Składał się z trzech grup neuronów, co wskazuje na możliwość, że najbardziej reprezentatywnymi populacjami komórek w zakręcie zębatym mogą być neurony ziarniste, inne neurony pobudzające i neurony hamujące. W próbce niesortowanej przez FACS zidentyfikowane klastry nieneuronalne składały się głównie z 11,1% typów komórek glejowych, w tym astrocytów, oligodendrocytów i komórek prekursorowych oligodendrocytów, 3,3% komórek odpornościowych i 0,6% komórek Cajal-Retzius.

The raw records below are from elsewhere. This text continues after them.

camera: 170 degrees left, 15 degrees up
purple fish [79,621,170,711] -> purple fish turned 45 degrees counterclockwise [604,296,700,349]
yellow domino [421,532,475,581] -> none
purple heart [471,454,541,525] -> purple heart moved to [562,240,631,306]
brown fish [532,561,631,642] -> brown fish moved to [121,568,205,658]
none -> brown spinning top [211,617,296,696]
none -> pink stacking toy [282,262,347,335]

Podczas wykonywania FANS w celu wykluczenia populacji NeuN dodatnich, klastry komórek glejowych stały się widoczne, stanowiąc 81,3% wszystkich jąder.

Dla próbek sekwencjonowanych z prędkością 50 000 odczytów na jądro, wykryto 25 010 genów na jądro dla próbki niesortowanej przez FACS i 1 665,5 genów dla próbki FANS NeuN-ujemnej, co potwierdza wysokiej jakości profilowanie transkryptomiczne pojedynczych jąder, a sortowanie FACS nie uszkadza jąder pod kątem późniejszej sekwencji snRNA. Wysoki odsetek neuronów w próbce niesortowanej przez FACS miał wyższą aktywność transkrypcyjną wynoszącą 2 660 genów na jądro i 6 170 transkryptów na jądro w próbce niesortowanej przez FACS niż typy komórek nieneuronalnych o średniej aktywności transkrypcyjnej 1 090 genów na jądro i 1 785 transkryptów na jądro. Po wygenerowaniu danych za pomocą tego protokołu warto rozważyć te nowe metody ortogonalne, takie jak specjalne objawy lub badania in vivo, aby zweryfikować wszelkie wyniki.